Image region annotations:
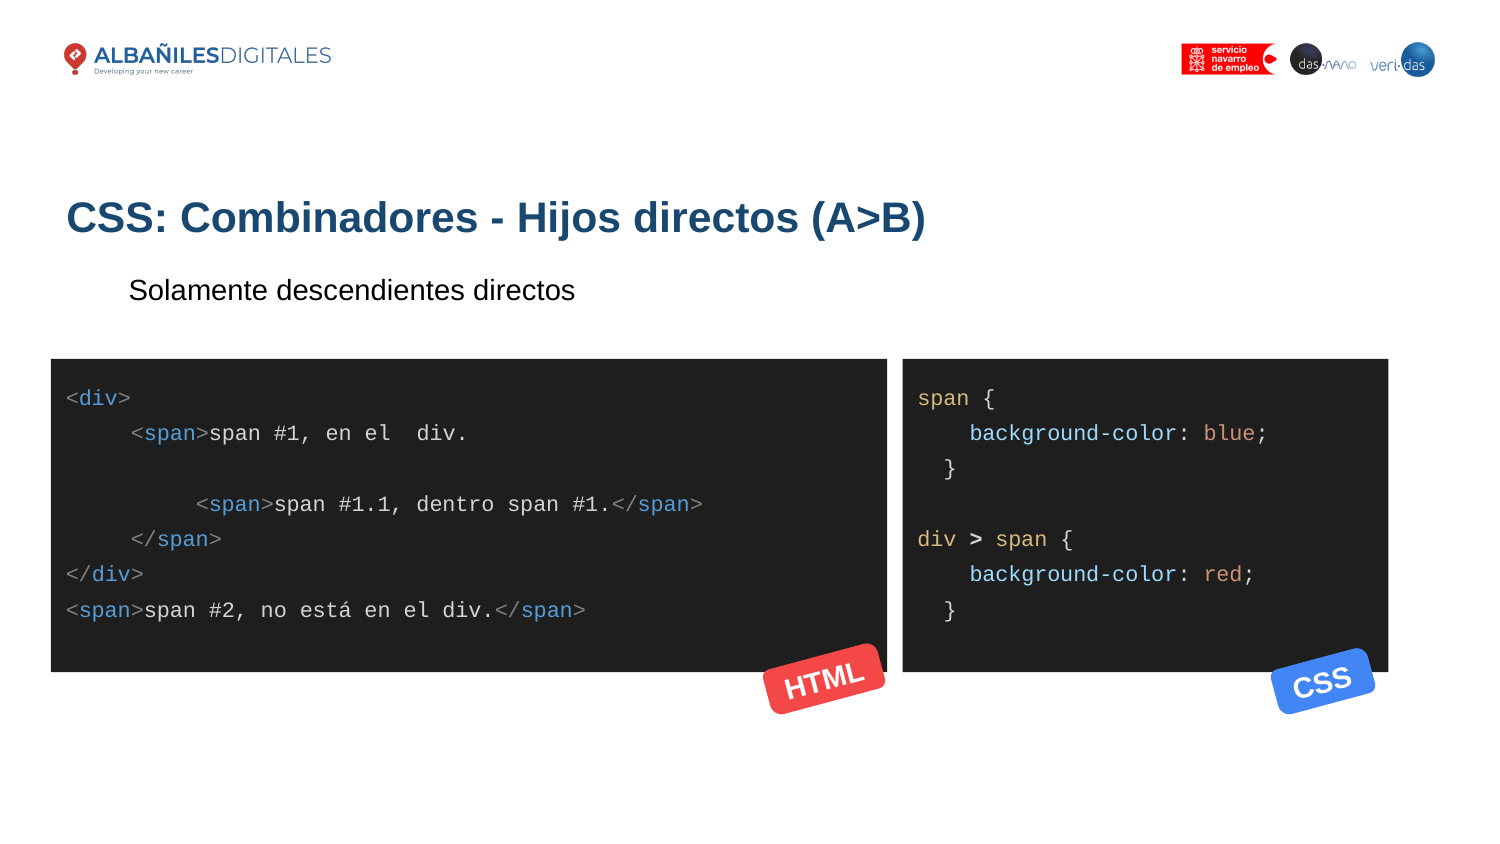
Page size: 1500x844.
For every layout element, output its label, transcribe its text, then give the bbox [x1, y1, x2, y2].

picture [1290, 43, 1356, 75]
text_box Solamente descendientes directos [113, 255, 976, 321]
picture [1370, 42, 1435, 77]
text_box <div> <span>span #1, en el div. <span>span #1.1, dentro span #1.</span> </span> </div> <span>span #2, no está en el div.</span> [50, 358, 888, 673]
picture [64, 43, 332, 75]
text_box CSS [1270, 648, 1376, 715]
text_box HTML [763, 643, 886, 715]
picture [1181, 43, 1277, 75]
text_box CSS: Combinadores - Hijos directos (A>B) [66, 179, 1045, 241]
text_box span { background-color: blue; } div > span { background-color: red; } [902, 358, 1389, 673]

» SHORT EXERCISE: Return the lines above word for word, without the picture.

» ANSWER FOR THE TASK:
Page size: 1500x844.
For every layout element, output its label, transcribe its text, then give the bbox [x1, y1, x2, y2].

picture [1290, 43, 1356, 75]
text_box Solamente descendientes directos [113, 255, 976, 321]
picture [1370, 42, 1435, 77]
text_box <div> <span>span #1, en el div. <span>span #1.1, dentro span #1.</span> </span> </div> <span>span #2, no está en el div.</span> [50, 358, 888, 673]
picture [64, 43, 332, 75]
text_box CSS [1270, 648, 1376, 715]
text_box HTML [763, 643, 886, 715]
picture [1181, 43, 1277, 75]
text_box CSS: Combinadores - Hijos directos (A>B) [66, 179, 1045, 241]
text_box span { background-color: blue; } div > span { background-color: red; } [902, 358, 1389, 673]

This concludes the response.